Is there a reason that ignoring SIGPIPE hasn’t been made part of the source code yet, after all this time? I imagine it’s just something no one really considered. In the back of my mind is a concern that, somehow, including this could cause serious problems that no one was able to work around, so the decision was to let the worker die rather than deal with whatever issues adding the SIGPIPE handler introduced. I doubt this is the case, but modifying the source of files in sbin makes me nervous. Thanks for any thoughts on this.

Rob_Lister · April 1, 2021, 1:13pm

Interesting. It falls over for me a few times a day, most days. It only takes a few seconds for it to restart, but it is annoying. It only started to occur when we upgraded to RT 4.4.3 + nginx, and since that was quite a big upgrade, wasn’t sure if it was something to do with our nginx config (the previous RT install was on Apache, which seems slightly better supported by RT than nginx.)

Are you able to say if your SIGPIPE ignore mod seems to have worked yet?

Alex_Hall · April 1, 2021, 2:35pm

Hello,

So far, so good. Rather than our ten workers failing one by one until Monit has to restart spawn-fcgi, the workers have stayed alive pretty much indefinitely. I’ve had to manually restart them a few times because of increasing memory usage, but they haven’t died on their own how they used to. Of course, I didn’t notice the memory usage problem until they started staying alive long enough for it to appear, so I guess this is progress. Still, better a scheduled restart that takes two seconds than a random crash that it might take Monit 90 seconds to detect.
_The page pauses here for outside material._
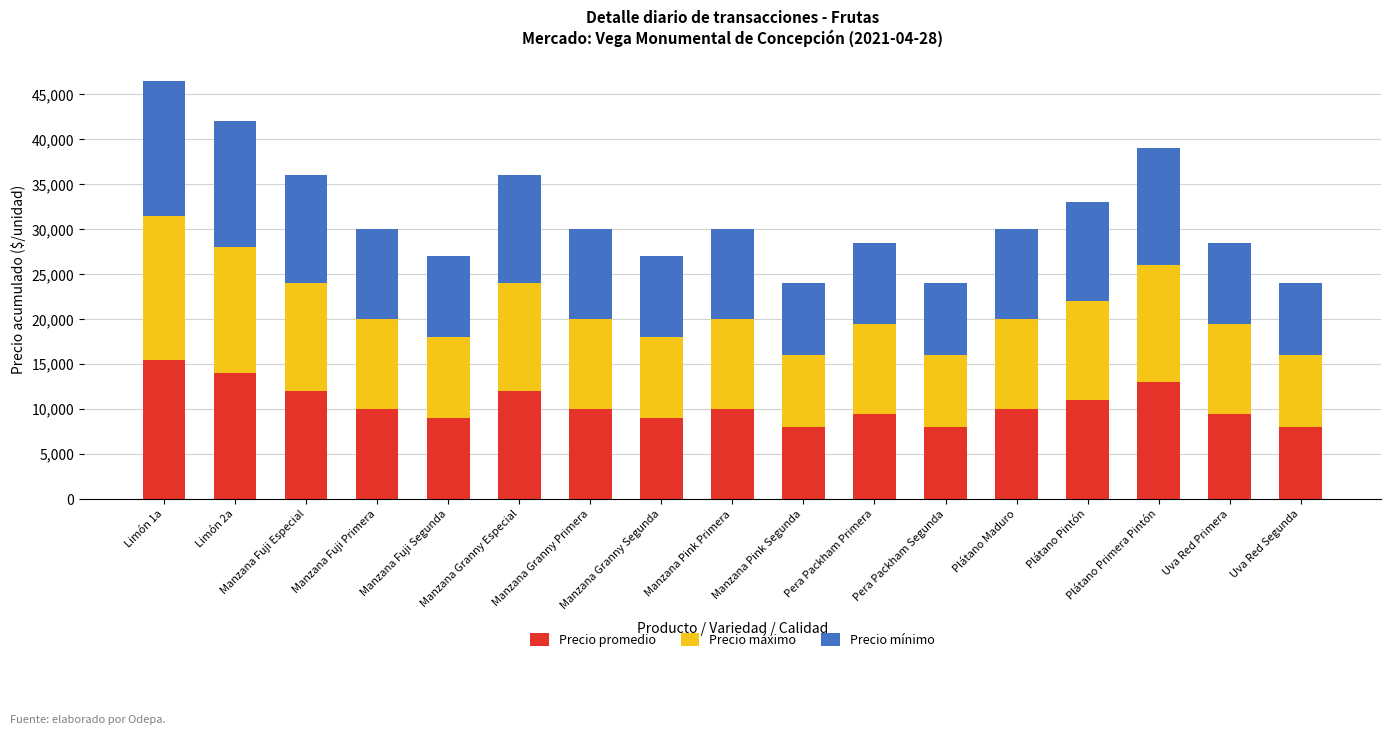

What is the difference between the maximum and minimum values in the Precio promedio series?

7500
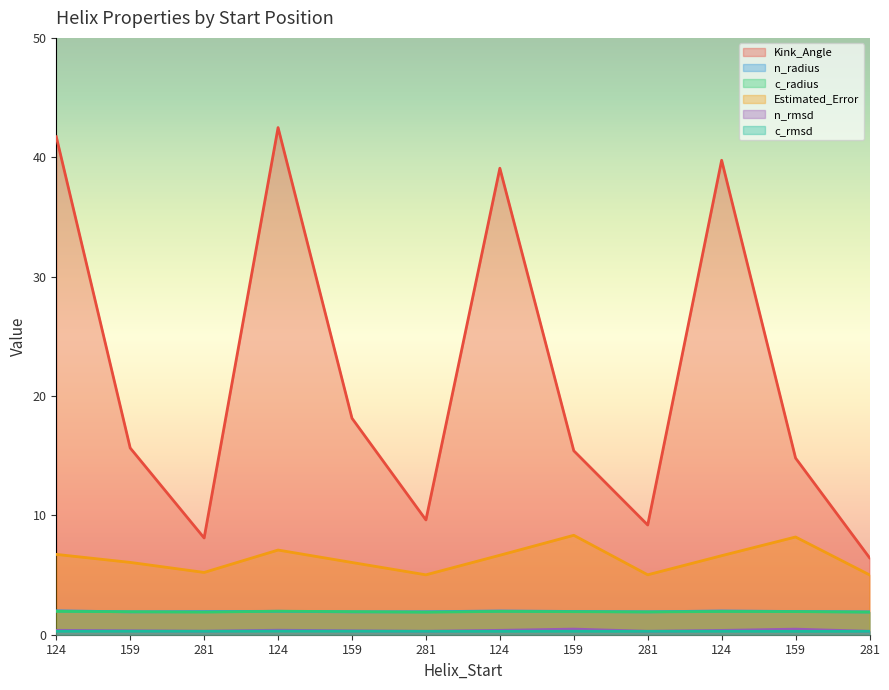

What is the difference between the maximum and second lowest values in the n_radius series?

0.1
In short, yes, adding a handler for SIGPIPE did seem to help a lot.

Rob_Lister · April 1, 2021, 2:39pm

Thanks,

Can you confirm if this is on the right lines: rt-server.fcgi:

$SIG{PIPE} = 'IGNORE';

R.

Alex_Hall · April 1, 2021, 2:59pm

That’s what I have. I put the line just above the SIGINT handler, though I doubt placement matters too much. Note that I don’t really speak Perl, so please don’t take my word for it. I can confirm that your code matches mine, and where I put it has worked so far.

Andrew_Ruthven · December 1, 2021, 8:59am

I’ve submitted a bug report to Best Practical with a patch, visible here: Login

My intention is to include this in future releases in Debian until it is resolved by BP.

ktm · February 7, 2022, 7:45pm

We ended up using ‘multiwatch’ to address this problem here with the fcgi processes exiting.

Regards,
Ken

Andrew_Ruthven · September 21, 2023, 12:53pm

Good news, the patch for this issue is in 4.4.7beta1 and 5.0.5beta1.

(It has been in the Debian packages of both request-tracker4 and request-tracker5 for a while now.)